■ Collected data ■
--- START ---
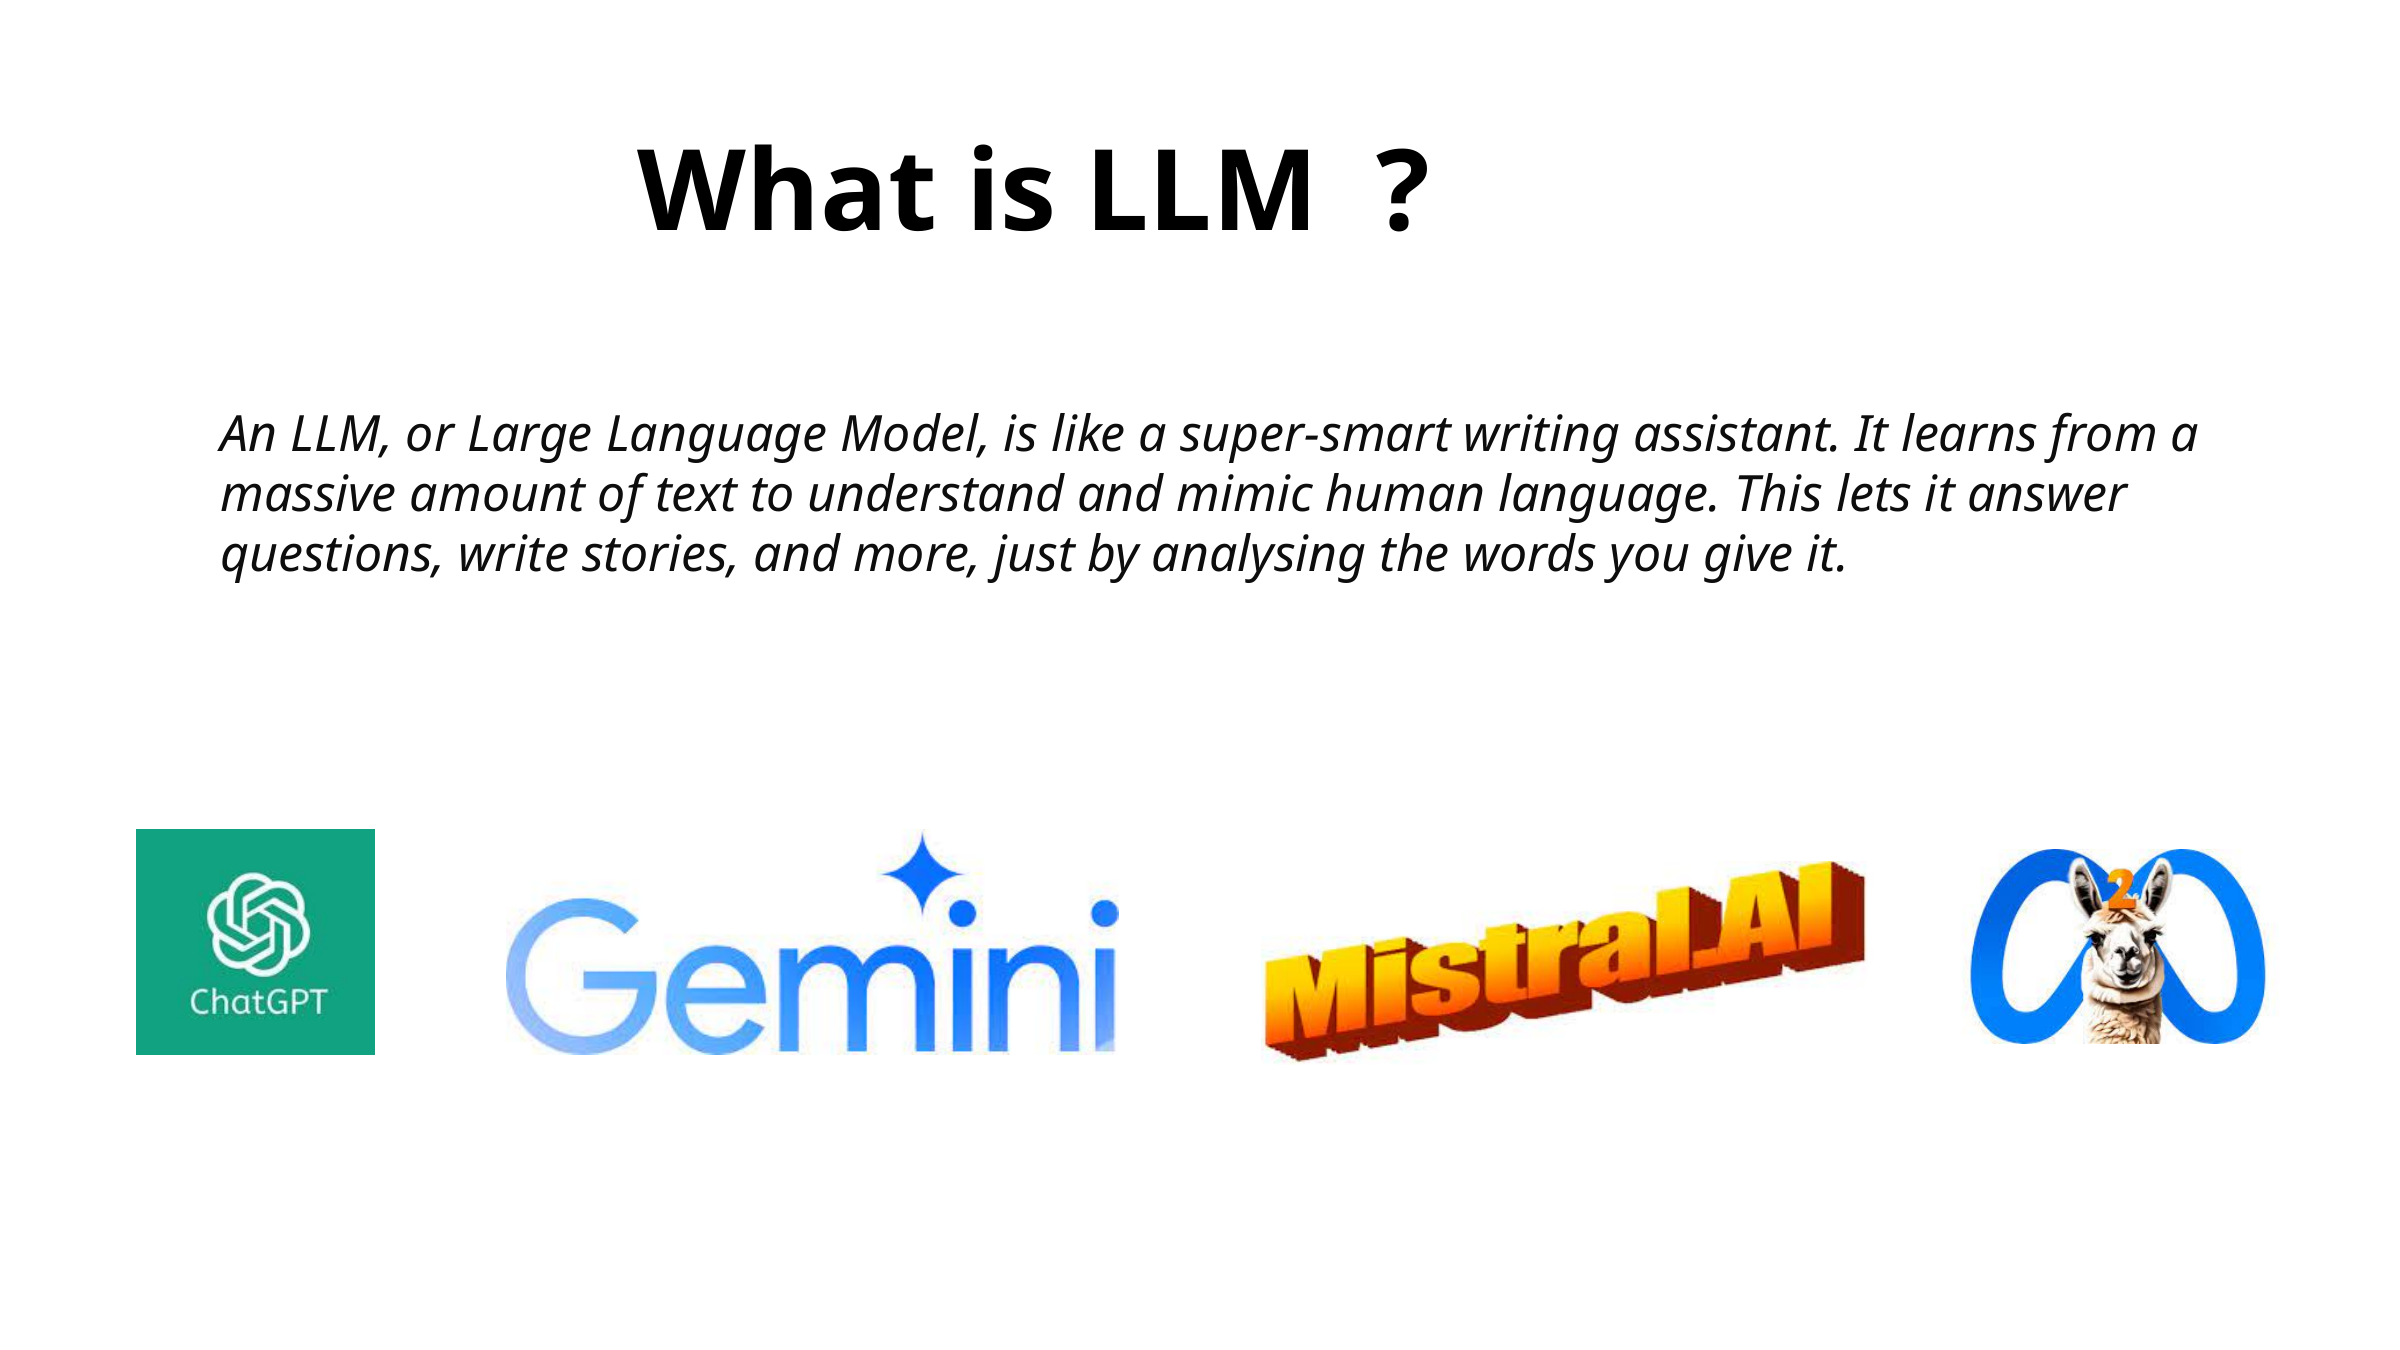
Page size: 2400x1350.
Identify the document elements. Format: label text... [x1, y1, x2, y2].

list An LLM, or Large Language Model, is like a super-smart writing assistant. It learns from a massive amount of text to understand and mimic human language. This lets it answer questions, write stories, and more, just by analysing the words you give it. [205, 394, 2263, 660]
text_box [136, 829, 2292, 1065]
title What is LLM ? [174, 110, 1924, 299]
--- END ---
■ Your objective ■
Strip out the images, then output the records above word for word.

■ Answer to this problem ■
Page size: 2400x1350.
Identify the document elements. Format: label text... [x1, y1, x2, y2].

list An LLM, or Large Language Model, is like a super-smart writing assistant. It learns from a massive amount of text to understand and mimic human language. This lets it answer questions, write stories, and more, just by analysing the words you give it. [205, 394, 2263, 660]
text_box [136, 829, 2292, 1065]
title What is LLM ? [174, 110, 1924, 299]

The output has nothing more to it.